L’operazione è scaturita da approfondimenti investigativi che hanno riguardato un esercizio formalmente autorizzato alla somministrazione di alimenti e bevande, ma di fatto utilizzato per organizzare serate danzanti e intrattenimenti riconducibili all’attività di pubblico spettacolo. Secondo quanto accertato, l’attività svolta eccedeva i limiti dell’autorizzazione posseduta, configurando un’ipotesi di apertura abusiva di luogo di pubblico spettacolo.
A seguito delle risultanze raccolte, è stato predisposto un servizio interforze dedicato che ha coinvolto le amministrazioni competenti. Gli accertamenti hanno confermato la stabile destinazione del locale all’organizzazione di eventi non occasionali, ma strutturati e ripetuti nel tempo.
Al momento dell’accesso degli agenti della Divisione Polizia Amministrativa e di Sicurezza, all’interno dell’esercizio erano presenti quasi 200 persone, un numero pari a circa cinque volte la capienza consentita. La presenza di una sola uscita, ritenuta non adeguata rispetto all’affollamento riscontrato, ha fatto emergere rilevanti criticità sotto il profilo della sicurezza e delle vie di esodo.

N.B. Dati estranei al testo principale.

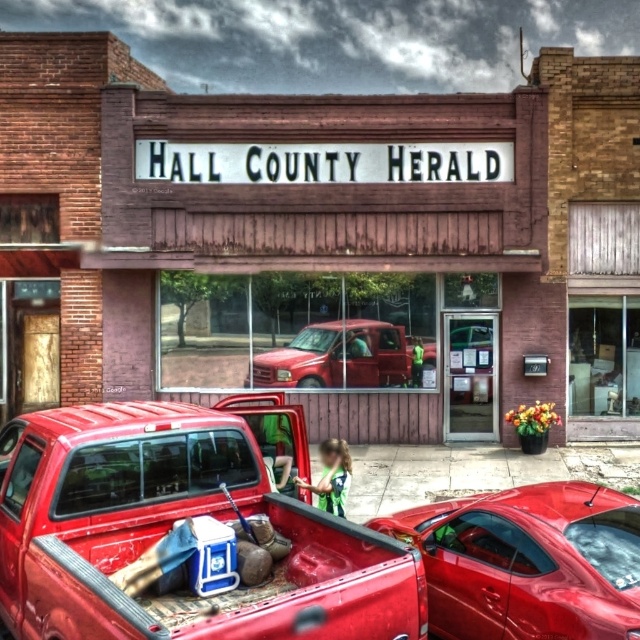
Question: Which object is the farthest from the wooden signboard at center?

Choices:
 (A) metallic red pickup truck at center
 (B) matte red truck at center

Answer: (A)

Question: Which point is closer to the camera taking this photo?

Choices:
 (A) (29, 577)
 (B) (131, 365)

Answer: (A)

Question: Can you confirm if wooden signboard at center is positioned to the left of metallic red pickup truck at center?

Choices:
 (A) no
 (B) yes

Answer: (A)

Question: Can you confirm if glossy red car at center is positioned to the left of matte red truck at center?

Choices:
 (A) yes
 (B) no

Answer: (B)

Question: Which of the following is the closest to the observer?

Choices:
 (A) matte red truck at center
 (B) wooden signboard at center
 (C) glossy red car at center

Answer: (C)

Question: Where is wooden signboard at center located in relation to matte red truck at center in the image?

Choices:
 (A) right
 (B) left

Answer: (A)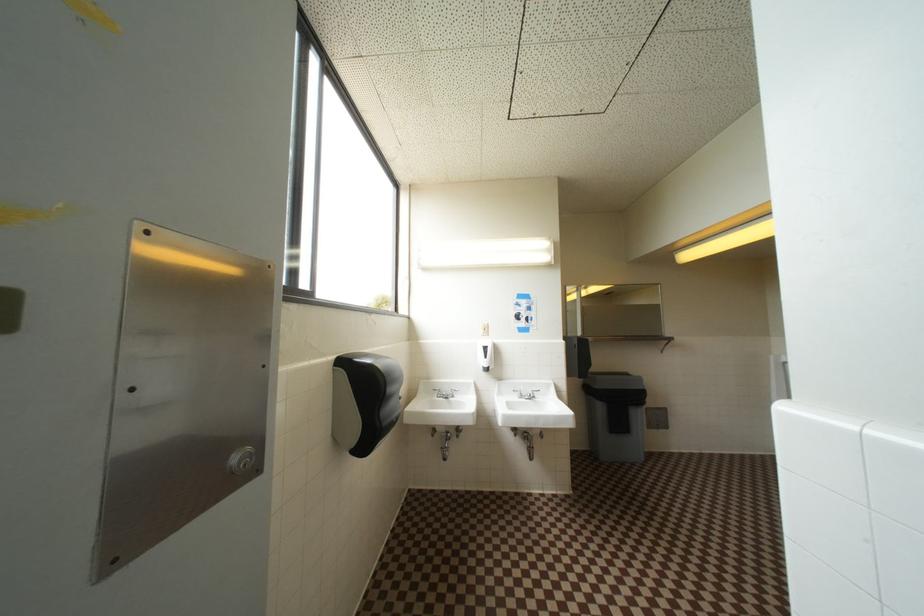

Tra le irregolarità accertate figurano l’assenza di addetti antincendio qualificati, la mancata predisposizione di un piano di emergenza e la carenza di luci di emergenza. Ulteriori anomalie hanno riguardato il documento di valutazione dei rischi, risultato incompleto per la mancata nomina del medico competente incaricato della sorveglianza sanitaria.
Nel corso delle verifiche, gli operatori hanno inoltre rilevato che all’interno del locale era consentito fumare, circostanza ritenuta potenzialmente pericolosa in presenza di materiali non classificati né certificati. Le condizioni complessive dell’esercizio, unite all’assenza delle necessarie autorizzazioni previste dalla normativa sui pubblici spettacoli e sulla sicurezza nei luoghi di lavoro, hanno determinato il sequestro preventivo della struttura.
Il provvedimento è stato adottato alla luce del pericolo che la libera disponibilità del locale potesse aggravare le conseguenze delle violazioni riscontrate e mettere a rischio la pubblica incolumità. Il titolare è stato deferito all’Autorità giudiziaria per il reato di apertura abusiva di luoghi di pubblico spettacolo o trattenimento senza il rispetto delle prescrizioni imposte a tutela della sicurezza, oltre che per violazioni in materia di sicurezza sui luoghi di lavoro.
Parallelamente, la Guardia di Finanza ha svolto accertamenti sotto il profilo fiscale, previdenziale e della tutela del diritto d’autore. Sono stati identificati tre dipendenti, le cui posizioni saranno oggetto di ulteriori verifiche investigative. Inoltre, il titolare sarà deferito anche per violazione dell’articolo 171-ter della legge n. 633/1941, in quanto avrebbe diffuso brani musicali senza attestare il pagamento dei diritti di licenza relativi alla serata.